Calling has long-standing roots in theistic spiritual traditions, often associated with being ‘called by God’ to a certain way of life or to a specific course of action. Existential psychologists have commented on how sometimes it feels like a situation is calling for its own response from us. In both cases, the source of the calling is attributed to someone or something beyond us. It’s a phenomenon that can feel like an evocative pull, tugging at something deep within us.
I’ve experienced this many times since becoming a Christian, a strange intuition that feels beyond me, prompting or leading me in a certain direction. Sometimes it seems very clear or inspiring, at others it’s more of a vague notion, a restlessness that compels me to move or change. I’ve often experienced it in coaching relationships too, an almost irresistible impulse to speak or act that feels like revelation, an energising compulsion from the situation itself.
It’s not magic, something I can make happen, something I can manufacture for myself. It’s sometimes unexpected, sometimes challenging and sometimes involves scary risk-taking. It’s not definitive either, something I can measure, test or prove in a lab. This can make the experience of calling feel mysterious, sometimes spiritual, a step in faith in response to a curious, invisible stimulus. It’s as if something ‘out there’ connects with something ‘in here’, setting up a dynamic resonance.
So how to apply this in leadership and coaching? How to listen for and discern calling in the midst of so many other tasks and preoccupations that clamour for our attention? How to weigh up calling in order to act wisely? In my experience, there is no simple formula. It’s mostly about learning to be still, to live with awareness, to tune into my intuition, to be sensitive to prompts from the situation itself, to experiment and see what happens, to be open to God in prayer.

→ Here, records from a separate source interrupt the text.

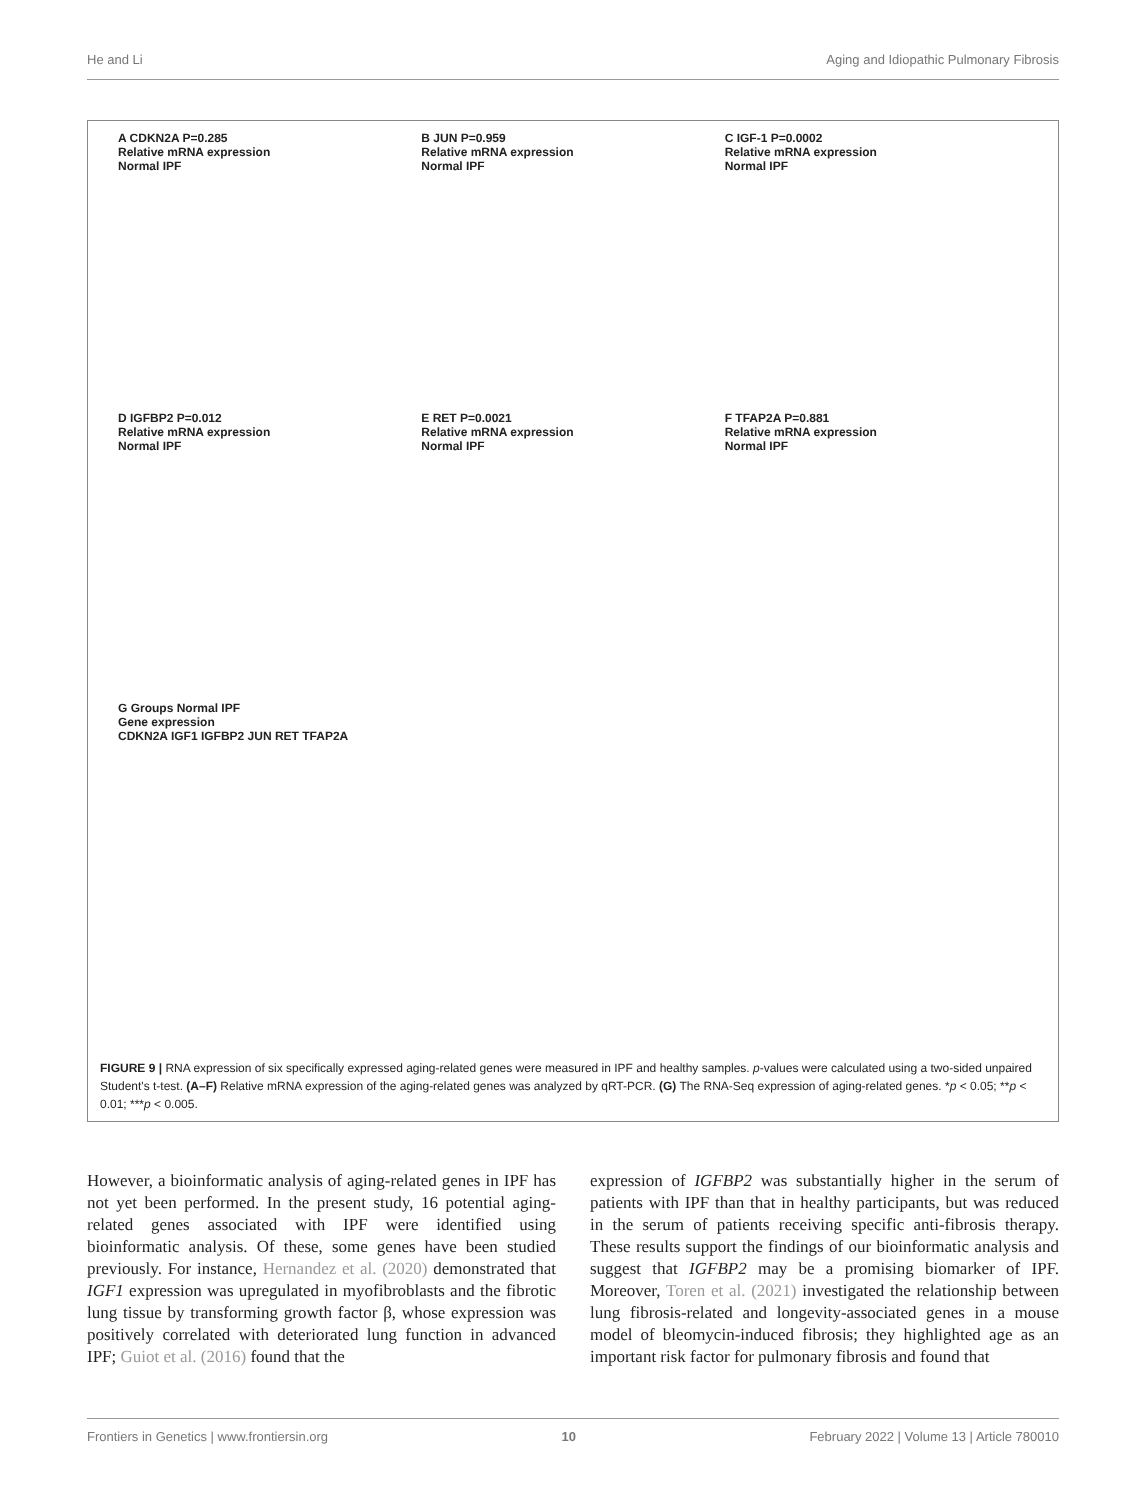He and Li Aging and Idiopathic Pulmonary Fibrosis
A CDKN2A P=0.285
Relative mRNA expression
Normal IPF
B JUN P=0.959
Relative mRNA expression
Normal IPF
C IGF-1 P=0.0002
Relative mRNA expression
Normal IPF
D IGFBP2 P=0.012
Relative mRNA expression
Normal IPF
E RET P=0.0021
Relative mRNA expression
Normal IPF
F TFAP2A P=0.881
Relative mRNA expression
Normal IPF
G Groups Normal IPF
Gene expression
CDKN2A IGF1 IGFBP2 JUN RET TFAP2A
FIGURE 9 | RNA expression of six specifically expressed aging-related genes were measured in IPF and healthy samples. p-values were calculated using a two-sided unpaired Student's t-test. (A–F) Relative mRNA expression of the aging-related genes was analyzed by qRT-PCR. (G) The RNA-Seq expression of aging-related genes. *p < 0.05; **p < 0.01; ***p < 0.005.
However, a bioinformatic analysis of aging-related genes in IPF has not yet been performed. In the present study, 16 potential aging-related genes associated with IPF were identified using bioinformatic analysis. Of these, some genes have been studied previously. For instance, Hernandez et al. (2020) demonstrated that IGF1 expression was upregulated in myofibroblasts and the fibrotic lung tissue by transforming growth factor β, whose expression was positively correlated with deteriorated lung function in advanced IPF; Guiot et al. (2016) found that the
expression of IGFBP2 was substantially higher in the serum of patients with IPF than that in healthy participants, but was reduced in the serum of patients receiving specific anti-fibrosis therapy. These results support the findings of our bioinformatic analysis and suggest that IGFBP2 may be a promising biomarker of IPF. Moreover, Toren et al. (2021) investigated the relationship between lung fibrosis-related and longevity-associated genes in a mouse model of bleomycin-induced fibrosis; they highlighted age as an important risk factor for pulmonary fibrosis and found that
Frontiers in Genetics | www.frontiersin.org 10 February 2022 | Volume 13 | Article 780010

I wish I could say I always follow this call. Sometimes I'm sceptical, sometimes I pull back for fear of embarrassment or failure. Nevertheless, I've seen and felt amazing things happen when I do listen and act. I would love to hear from others on this topic of calling. When have you felt called? What was the situation? What did the experience of calling feel like? What did you attribute the calling to? How did you act in response? What happened as a result?

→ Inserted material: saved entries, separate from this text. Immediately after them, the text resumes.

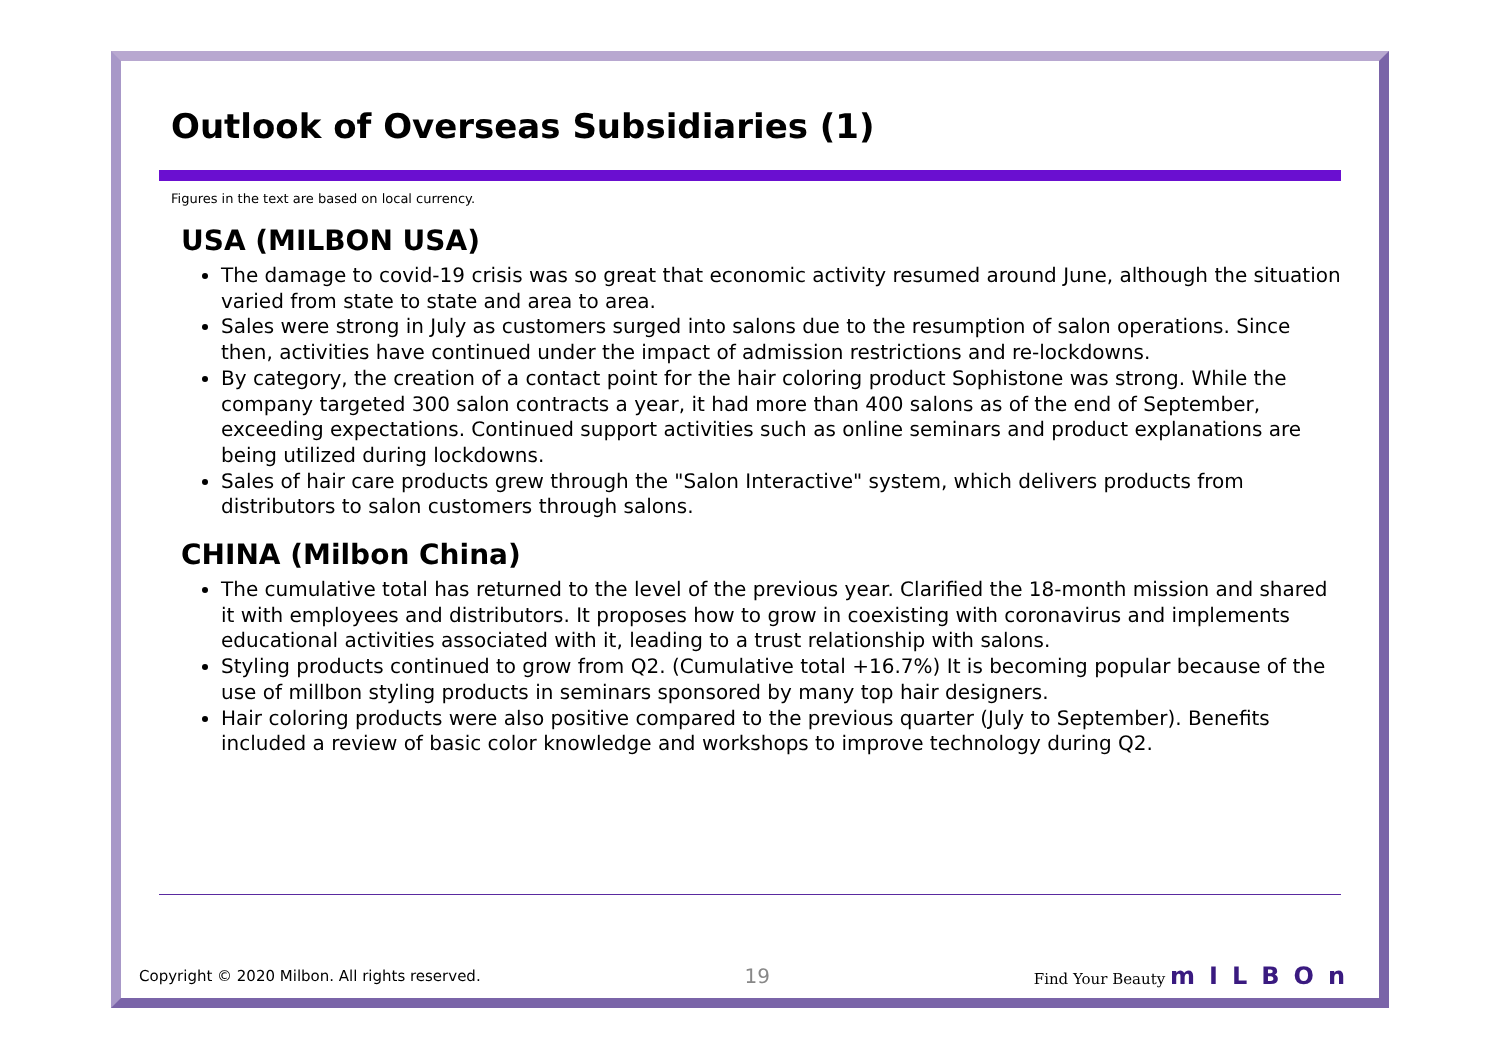Outlook of Overseas Subsidiaries (1)
Figures in the text are based on local currency.
USA (MILBON USA)
The damage to covid-19 crisis was so great that economic activity resumed around June, although the situation varied from state to state and area to area.
Sales were strong in July as customers surged into salons due to the resumption of salon operations. Since then, activities have continued under the impact of admission restrictions and re-lockdowns.
By category, the creation of a contact point for the hair coloring product Sophistone was strong. While the company targeted 300 salon contracts a year, it had more than 400 salons as of the end of September, exceeding expectations. Continued support activities such as online seminars and product explanations are being utilized during lockdowns.
Sales of hair care products grew through the "Salon Interactive" system, which delivers products from distributors to salon customers through salons.
CHINA (Milbon China)
The cumulative total has returned to the level of the previous year. Clarified the 18-month mission and shared it with employees and distributors. It proposes how to grow in coexisting with coronavirus and implements educational activities associated with it, leading to a trust relationship with salons.
Styling products continued to grow from Q2. (Cumulative total +16.7%) It is becoming popular because of the use of millbon styling products in seminars sponsored by many top hair designers.
Hair coloring products were also positive compared to the previous quarter (July to September). Benefits included a review of basic color knowledge and workshops to improve technology during Q2.
Copyright © 2020 Milbon. All rights reserved. 19 Find Your Beauty mILBOn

‘For millennia, humanity has turned to myth and religion to answer our most profound questions, but in this new TV series, professor X uses science to explain…’ A provocative advert for a new cosmology show. The presenter is a talented physicist and gifted communicator and it does make compelling viewing. The thing that struck me most however was the writer's unquestioning confidence in the ability of science per se (a) to explain ‘our most profound questions’ and (b) to supersede alternative explanations.
This claim begs all sorts of important questions. For example, what are the most profound questions in life and what are the limits of the explanatory power of science? By curious coincidence, on the same day as reading this magazine advert, I also read a paper on Gestalt therapy by the late Ernest Becker, international lecturer in psychology, sociology and anthropology. In it, he posed a stark challenge to psychological therapies based on existential questions they cannot hope or begin to address.
‘We have this existential dilemma in the back of everything we do: this terrible anxiety about who we are and what we’re doing on this planet, what it means to have our name and our face; we keep running to the mirror to look at that face – we don’t really know who the person is…so we run back and take a pill or a drink, or we read a book, or we make love or call our mother long-distance or something. We don’t know what we’re doing here, and this is a source of great anxiety for us.’
He goes on. ‘We don’t know how we came to be here. Where do babies some from? ‘Sperm and egg’ I can hear you say. But it’s not an answer at all. We don’t know where babies come from. You get married, you’re sitting at table having breakfast – there are two of you – and a year later there’s somebody else sitting there. They just came literally out of nowhere and they keep growing in your environment. If you’re honest with yourself, you don’t know where they came from. It’s a total mystery.’
I find Becker's challenge refreshing and inspiring, his refusal to allow the totality of reality and meaning in human experience to be reduced to that which can be measured empirically. He challenged the notion that psychological explanations alone can be sufficient to address pressing and persistent questions about human origin, identity, meaning and purpose. Cosmology too explains many interesting and valuable things about the universe, but these are essentially spiritual questions that lie outside its scope.